Shinzaemon’s plan to save Japan from its own would-be ruler is to ambush Naritsugu as he travels through the Japanese countryside. With just a handful of men (12 hardened warriors, and one rather annoying peasant character who gets tacked on midway through), Shinzaemon plans to ambush the Shogun’s heir, and his army-like retainer of bodyguards lead by Hanbei, at a small village called Ochiai.
Bloodbath at Ochiai
What follows is a whirlwind of choreographed chaos and death. The viewer is treated to a 45-minute onslaught of intense and claustrophobic fighting as Shinzaemon’s assassins strike fast and retreat; ducking down alleys and through buildings in an effort to make their lives count. Ochiai’s various booby-traps – sliding bamboo walls and rampaging, flaming oxen (literally cows set on fire) – divide and damage Hanbei’s troops.
Naritsugu’s retainers doggedly pursue and fight bravely, but they are clearly no match for the assassins’ skill and dedication; numbers are their only advantage – but numbers they have. One by one the assassins – injured, exhausted and overwhelmed – begin to fall. With the fighting so chaotic, it is almost impossible to tell who is truly winning.
Forty-five minutes is a long time for a cinematic battle to take place, and it is not without its flaws.
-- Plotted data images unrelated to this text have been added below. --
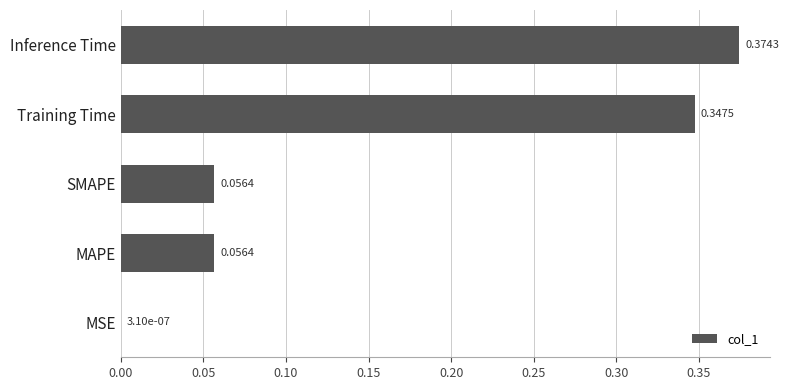

Between SMAPE and Training Time, which is larger?

Training Time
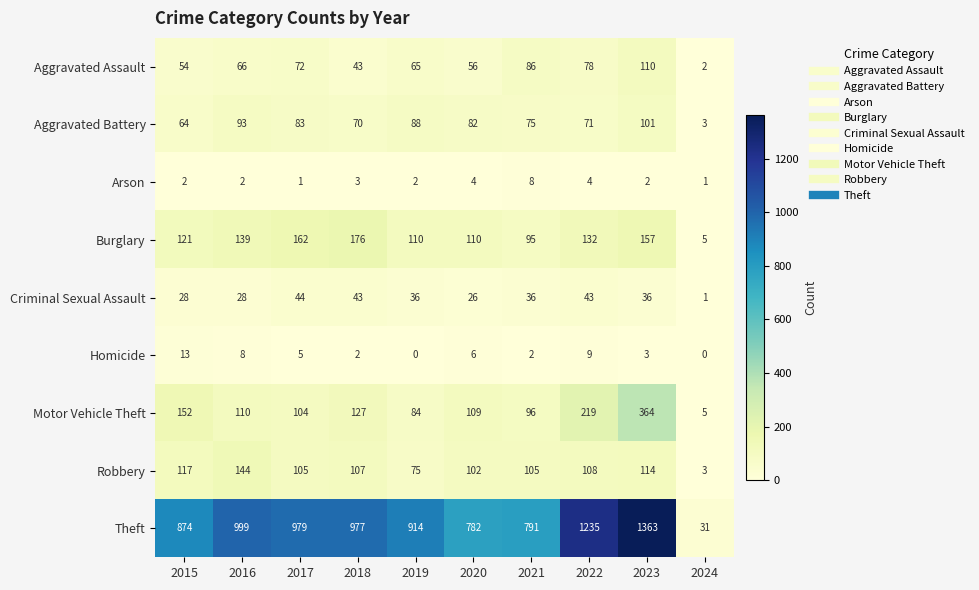

At which label does Homicide first exceed 5?

2015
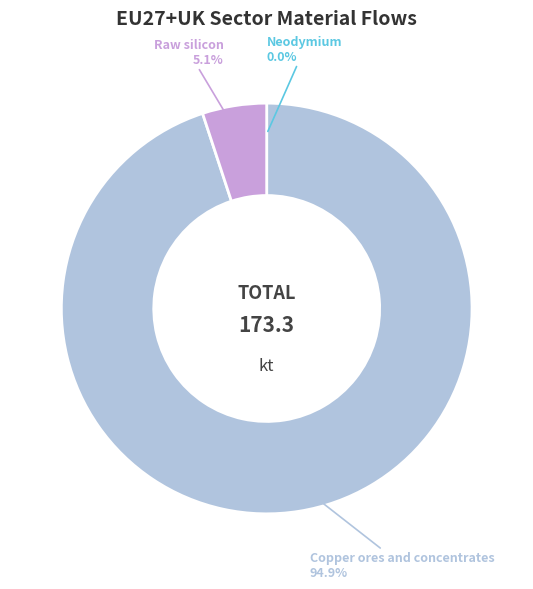

Does any single category account for the majority?

Yes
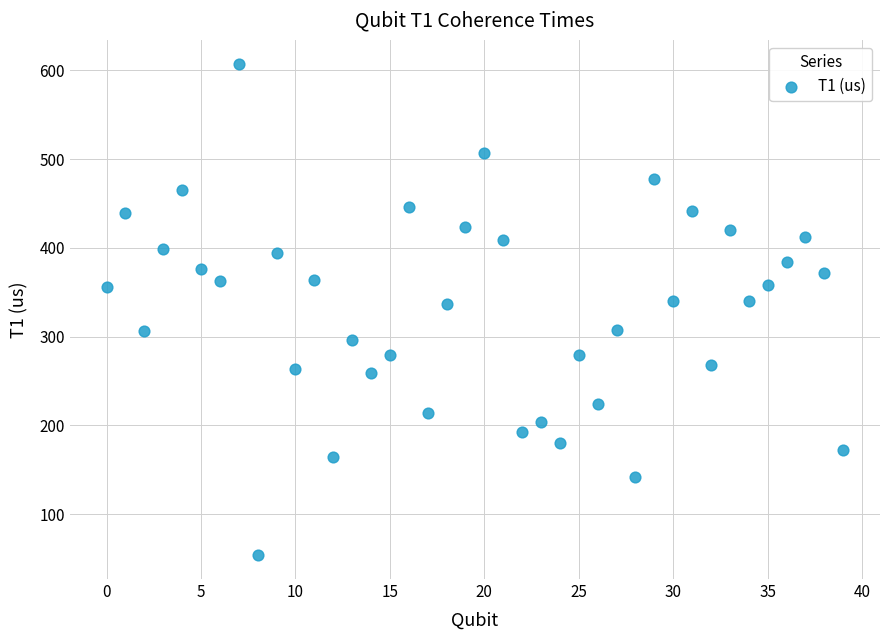

What is the range of Y values (max minus min)?

552.0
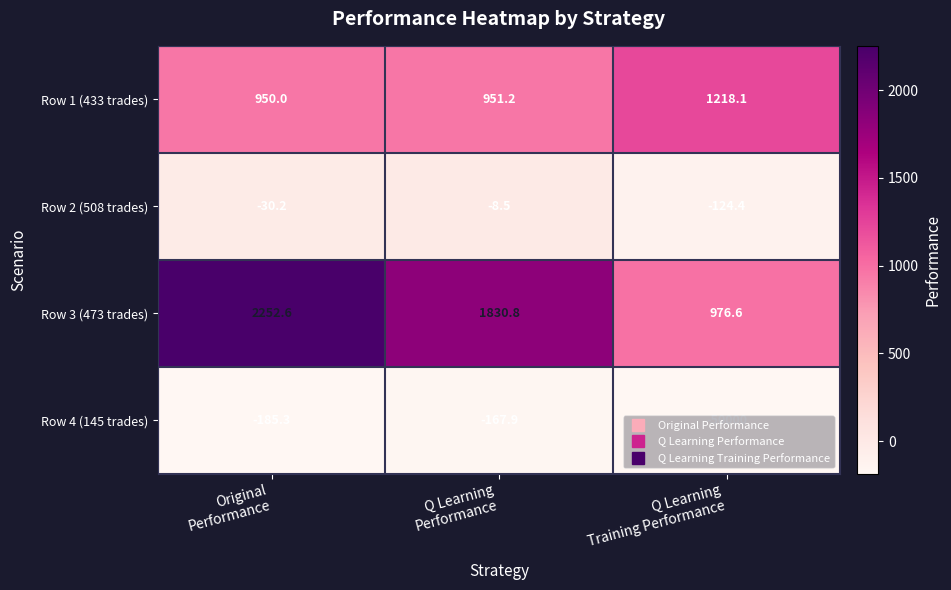

What is the difference between the second highest and minimum values in the Row 1 (433 trades) series?

1.2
The sounds are repetitive, consisting mostly of screaming and the various stabbing/slashing noises katanas make when they come in contact with the human body. While the fighting starts to feel drawn out at a few points, there is enough individual badassery on the part of a few of the Assassins to make it watchable, and the length creates an uncertain tension as to which way the battle could swing.
Without spoiling the outcome of this vicious battle (which has to be seen, even if just to appreciate the scale of such a cinematic undertaking), it is somewhat anti-climatic. It makes sense, so I don’t have a big issue with it logistically, but you’re just left wanting more – even after 45 minutes of near-relentless bloodletting.
It may have taken me some time to truly appreciate the details so carefully crafted by filmmaker Takashi Miike, but I loved this film.